(Do this)
Copy out the entries below word for word, from the line with "determined by: Correll, D. S." up to and including the line with "scientific name: Andropogon virginicus".

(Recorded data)
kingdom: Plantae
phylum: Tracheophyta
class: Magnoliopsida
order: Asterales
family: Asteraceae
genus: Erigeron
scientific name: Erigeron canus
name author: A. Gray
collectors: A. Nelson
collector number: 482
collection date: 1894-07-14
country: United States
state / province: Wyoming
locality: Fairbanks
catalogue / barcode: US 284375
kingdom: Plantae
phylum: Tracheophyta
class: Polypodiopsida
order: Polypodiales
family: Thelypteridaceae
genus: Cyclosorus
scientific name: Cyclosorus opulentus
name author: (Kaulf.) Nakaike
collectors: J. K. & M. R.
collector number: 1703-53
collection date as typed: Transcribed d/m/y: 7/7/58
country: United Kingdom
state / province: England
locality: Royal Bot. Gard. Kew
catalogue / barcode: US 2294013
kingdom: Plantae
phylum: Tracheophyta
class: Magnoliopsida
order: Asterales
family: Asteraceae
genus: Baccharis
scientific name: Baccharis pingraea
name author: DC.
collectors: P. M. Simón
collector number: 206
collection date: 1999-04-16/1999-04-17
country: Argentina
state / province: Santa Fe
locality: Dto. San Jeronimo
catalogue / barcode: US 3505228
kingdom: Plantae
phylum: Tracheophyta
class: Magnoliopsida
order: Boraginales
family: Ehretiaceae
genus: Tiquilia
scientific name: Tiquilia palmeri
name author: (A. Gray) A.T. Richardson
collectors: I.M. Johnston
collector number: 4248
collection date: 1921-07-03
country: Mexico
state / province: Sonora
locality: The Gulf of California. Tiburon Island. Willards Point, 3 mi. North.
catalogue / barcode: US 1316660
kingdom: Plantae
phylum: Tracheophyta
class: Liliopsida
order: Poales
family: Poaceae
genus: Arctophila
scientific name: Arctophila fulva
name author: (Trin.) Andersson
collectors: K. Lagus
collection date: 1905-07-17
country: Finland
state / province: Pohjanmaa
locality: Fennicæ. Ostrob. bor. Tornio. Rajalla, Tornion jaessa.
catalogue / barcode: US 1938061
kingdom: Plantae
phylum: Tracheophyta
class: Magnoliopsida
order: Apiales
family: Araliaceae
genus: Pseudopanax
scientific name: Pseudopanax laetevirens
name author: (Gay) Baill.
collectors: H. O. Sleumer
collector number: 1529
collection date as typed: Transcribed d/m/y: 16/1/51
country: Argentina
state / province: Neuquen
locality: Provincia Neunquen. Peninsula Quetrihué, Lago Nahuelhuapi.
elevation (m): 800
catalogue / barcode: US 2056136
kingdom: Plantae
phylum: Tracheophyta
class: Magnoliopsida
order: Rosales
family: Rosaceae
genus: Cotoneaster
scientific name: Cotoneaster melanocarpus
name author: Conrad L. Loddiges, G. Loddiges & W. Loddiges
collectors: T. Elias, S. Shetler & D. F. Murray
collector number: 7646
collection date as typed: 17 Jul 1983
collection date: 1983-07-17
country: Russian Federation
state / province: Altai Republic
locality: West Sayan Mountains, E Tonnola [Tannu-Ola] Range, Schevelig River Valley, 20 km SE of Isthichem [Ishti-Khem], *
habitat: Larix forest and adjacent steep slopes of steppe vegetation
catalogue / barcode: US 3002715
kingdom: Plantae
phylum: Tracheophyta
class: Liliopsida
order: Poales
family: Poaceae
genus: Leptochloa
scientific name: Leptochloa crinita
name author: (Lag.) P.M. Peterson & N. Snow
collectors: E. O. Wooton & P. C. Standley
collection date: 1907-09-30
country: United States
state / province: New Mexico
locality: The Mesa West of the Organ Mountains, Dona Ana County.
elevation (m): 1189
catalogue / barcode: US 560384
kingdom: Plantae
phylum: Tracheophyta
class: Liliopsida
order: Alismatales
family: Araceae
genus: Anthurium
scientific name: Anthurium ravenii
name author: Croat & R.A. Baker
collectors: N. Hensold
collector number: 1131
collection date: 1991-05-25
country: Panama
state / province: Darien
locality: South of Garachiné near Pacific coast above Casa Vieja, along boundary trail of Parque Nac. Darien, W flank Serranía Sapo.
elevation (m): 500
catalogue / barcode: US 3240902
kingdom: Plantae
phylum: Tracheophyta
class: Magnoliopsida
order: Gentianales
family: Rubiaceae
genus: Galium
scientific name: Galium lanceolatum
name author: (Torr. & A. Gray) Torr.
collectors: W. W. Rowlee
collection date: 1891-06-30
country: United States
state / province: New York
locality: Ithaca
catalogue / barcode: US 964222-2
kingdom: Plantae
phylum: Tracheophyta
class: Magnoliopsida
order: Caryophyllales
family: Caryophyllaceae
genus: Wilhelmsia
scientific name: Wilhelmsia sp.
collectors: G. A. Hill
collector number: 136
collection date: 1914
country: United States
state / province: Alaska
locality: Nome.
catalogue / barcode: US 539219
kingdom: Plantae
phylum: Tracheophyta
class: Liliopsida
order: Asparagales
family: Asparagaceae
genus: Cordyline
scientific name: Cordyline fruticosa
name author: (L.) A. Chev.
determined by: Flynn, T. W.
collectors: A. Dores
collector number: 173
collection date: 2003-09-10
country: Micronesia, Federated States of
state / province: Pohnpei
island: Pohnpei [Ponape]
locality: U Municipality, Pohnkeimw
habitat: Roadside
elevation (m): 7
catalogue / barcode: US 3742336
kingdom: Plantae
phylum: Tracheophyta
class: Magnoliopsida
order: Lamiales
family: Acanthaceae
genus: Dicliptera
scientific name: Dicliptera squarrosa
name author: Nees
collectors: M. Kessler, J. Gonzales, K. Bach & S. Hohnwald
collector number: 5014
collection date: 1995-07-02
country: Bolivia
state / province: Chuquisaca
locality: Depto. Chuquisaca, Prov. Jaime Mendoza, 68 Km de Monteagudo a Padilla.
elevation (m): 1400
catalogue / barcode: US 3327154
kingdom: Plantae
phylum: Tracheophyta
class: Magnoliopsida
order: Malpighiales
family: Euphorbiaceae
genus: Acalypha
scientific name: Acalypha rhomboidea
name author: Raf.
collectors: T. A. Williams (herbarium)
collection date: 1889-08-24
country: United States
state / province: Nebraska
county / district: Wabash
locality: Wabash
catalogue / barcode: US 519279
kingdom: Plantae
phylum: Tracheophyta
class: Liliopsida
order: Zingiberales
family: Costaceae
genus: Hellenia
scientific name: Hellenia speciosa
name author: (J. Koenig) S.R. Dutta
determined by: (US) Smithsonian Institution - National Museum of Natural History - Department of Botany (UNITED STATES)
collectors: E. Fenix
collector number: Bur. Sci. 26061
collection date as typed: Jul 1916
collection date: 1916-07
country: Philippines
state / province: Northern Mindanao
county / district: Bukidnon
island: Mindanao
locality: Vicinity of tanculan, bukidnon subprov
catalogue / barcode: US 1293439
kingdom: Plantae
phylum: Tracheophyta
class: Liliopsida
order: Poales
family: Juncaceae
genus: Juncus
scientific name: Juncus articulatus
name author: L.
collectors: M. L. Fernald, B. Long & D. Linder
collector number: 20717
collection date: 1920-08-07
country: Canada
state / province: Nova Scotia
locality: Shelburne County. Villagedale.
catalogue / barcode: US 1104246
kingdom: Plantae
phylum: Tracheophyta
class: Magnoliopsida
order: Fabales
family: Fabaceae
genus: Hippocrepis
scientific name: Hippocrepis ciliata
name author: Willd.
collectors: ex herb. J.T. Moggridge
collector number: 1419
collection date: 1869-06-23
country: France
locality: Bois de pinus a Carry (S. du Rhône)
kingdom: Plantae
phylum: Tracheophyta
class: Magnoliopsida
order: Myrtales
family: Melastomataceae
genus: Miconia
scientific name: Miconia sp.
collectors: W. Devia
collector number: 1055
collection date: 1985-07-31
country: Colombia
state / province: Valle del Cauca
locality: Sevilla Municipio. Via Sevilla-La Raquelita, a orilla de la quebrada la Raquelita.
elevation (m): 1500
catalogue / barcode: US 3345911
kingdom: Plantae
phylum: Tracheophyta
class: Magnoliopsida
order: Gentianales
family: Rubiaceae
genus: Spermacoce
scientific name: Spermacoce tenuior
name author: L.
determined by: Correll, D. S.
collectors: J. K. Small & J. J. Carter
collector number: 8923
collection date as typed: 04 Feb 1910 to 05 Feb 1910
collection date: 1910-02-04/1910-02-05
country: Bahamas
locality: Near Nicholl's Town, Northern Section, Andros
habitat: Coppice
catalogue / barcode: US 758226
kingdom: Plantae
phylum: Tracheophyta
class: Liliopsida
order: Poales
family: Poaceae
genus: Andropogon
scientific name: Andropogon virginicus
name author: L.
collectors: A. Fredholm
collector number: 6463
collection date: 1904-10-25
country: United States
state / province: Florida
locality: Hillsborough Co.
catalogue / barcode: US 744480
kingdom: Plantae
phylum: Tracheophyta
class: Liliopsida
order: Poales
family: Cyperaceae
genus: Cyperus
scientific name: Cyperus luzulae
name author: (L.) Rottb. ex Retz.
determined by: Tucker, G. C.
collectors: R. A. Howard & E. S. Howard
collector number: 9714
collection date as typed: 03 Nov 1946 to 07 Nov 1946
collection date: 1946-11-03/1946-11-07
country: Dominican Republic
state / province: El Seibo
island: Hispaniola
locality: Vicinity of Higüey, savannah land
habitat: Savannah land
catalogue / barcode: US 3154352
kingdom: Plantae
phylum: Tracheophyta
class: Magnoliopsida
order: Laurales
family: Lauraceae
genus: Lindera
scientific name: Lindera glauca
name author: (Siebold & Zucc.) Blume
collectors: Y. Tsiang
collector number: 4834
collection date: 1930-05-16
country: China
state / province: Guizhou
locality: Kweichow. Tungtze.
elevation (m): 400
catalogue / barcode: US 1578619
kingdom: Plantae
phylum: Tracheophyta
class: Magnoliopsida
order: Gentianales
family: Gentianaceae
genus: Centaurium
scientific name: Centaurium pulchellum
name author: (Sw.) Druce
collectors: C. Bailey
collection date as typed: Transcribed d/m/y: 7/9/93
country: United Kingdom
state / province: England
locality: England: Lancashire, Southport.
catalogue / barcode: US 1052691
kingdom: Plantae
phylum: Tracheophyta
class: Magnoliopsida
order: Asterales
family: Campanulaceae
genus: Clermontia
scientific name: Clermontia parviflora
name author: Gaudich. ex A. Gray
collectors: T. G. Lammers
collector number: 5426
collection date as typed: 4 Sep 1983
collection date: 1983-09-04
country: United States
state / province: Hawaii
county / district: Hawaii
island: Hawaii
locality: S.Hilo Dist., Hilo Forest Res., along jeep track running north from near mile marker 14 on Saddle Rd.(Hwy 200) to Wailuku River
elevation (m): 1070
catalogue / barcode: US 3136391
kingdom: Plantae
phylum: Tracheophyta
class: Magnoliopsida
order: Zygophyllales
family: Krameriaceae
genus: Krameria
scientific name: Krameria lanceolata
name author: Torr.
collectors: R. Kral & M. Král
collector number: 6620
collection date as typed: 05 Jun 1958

(Output for this exercise)
determined by: Correll, D. S.
collectors: J. K. Small & J. J. Carter
collector number: 8923
collection date as typed: 04 Feb 1910 to 05 Feb 1910
collection date: 1910-02-04/1910-02-05
country: Bahamas
locality: Near Nicholl's Town, Northern Section, Andros
habitat: Coppice
catalogue / barcode: US 758226
kingdom: Plantae
phylum: Tracheophyta
class: Liliopsida
order: Poales
family: Poaceae
genus: Andropogon
scientific name: Andropogon virginicus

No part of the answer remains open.